I'm attending a seminar tomorrow for professionals (banks / lawyers / agents etc) on the likely changes and risks - should be interesting!
I went to this talk just now. A few key points before I forget. The speaker was clear that the talk had to be devoid of political views so asked us to keep that in mind.
- The speaker, Walter Boettcher - Director of Research and Financing at Collier's, said the talk was almost pointless because there was little chance of us leaving.
- The question was whether the long term benefits out weight the short term risks, in light of the uncertainty.
- He then listed the short term risks which he said were realistic. It was..... Baaaaaaad. 'Technical' recession likely at the very least, £ probably going to drop 10-15% on international markets, likely to affect financing, interest rates likely to increase to protect the £, knock on effects on employment, resi property markets most likely to see a downturn over a 2-3 year period. US investment likely to decrease. Just general doom and gloom.
- Very interesting discussion on over statements of the impact of the brexit.

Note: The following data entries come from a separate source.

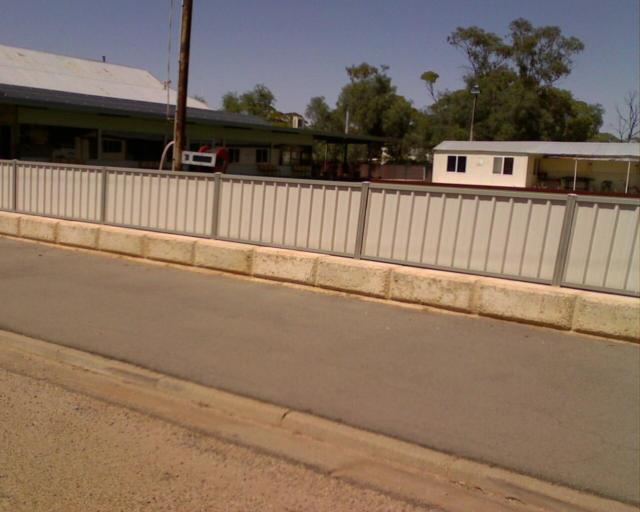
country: AU
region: Western Australia
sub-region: Merredin
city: Merredin
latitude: -31.6079
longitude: 117.8760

UK will survive whatever happens, tourism industry and export industries to UK unlikely to change, unlikely to see banks etc relocate due to locations of work forces, even if some places 'brass plate' their head office locations probably not much of an affect on that, property markets will pick back up as long term investors look at buy up cheap.

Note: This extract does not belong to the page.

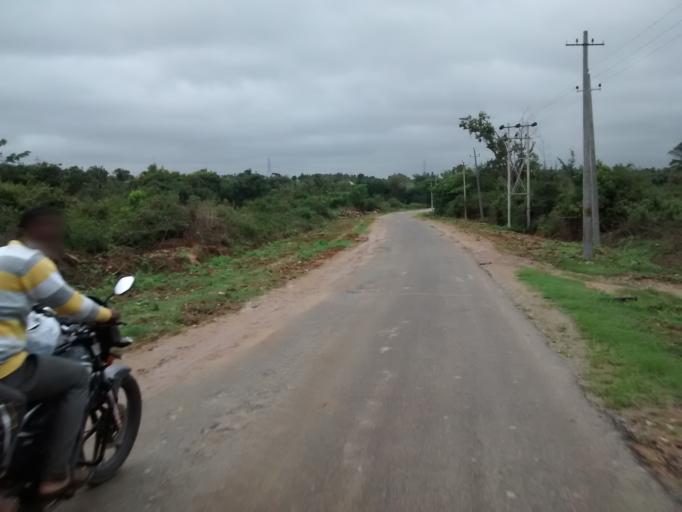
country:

- He said that the economic effect of migrants to the Uk was net positive to the tune of £3 billion a year, although that was not necessarily offset by relationship with the EU (as in, that is before any EU financing is taken to account) but immigration is generally good and bolsters the UK working population.

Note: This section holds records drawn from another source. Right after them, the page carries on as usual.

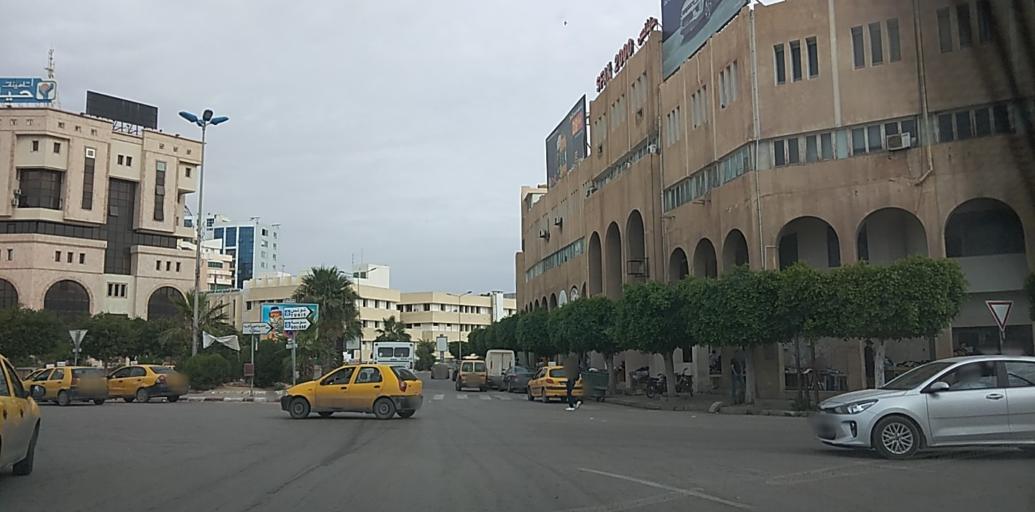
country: TN
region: Safaqis
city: Sfax
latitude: 34.7402
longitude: 10.7604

- Controlled migration is a good thing. The U.K. Man on the street is predominantly concerned by "pockets" of minorities that are of concern. Very interesting stories about the Calais camps his wife had been to and an obvious split between genuine refugees and dangerous economic migrants who were extremely agressive. He thought it was unfortunate timing of the referendum as the refugee crisis was clouding the economic arguments this was supposed to be about.
Just was pretty interesting, thought I'd share.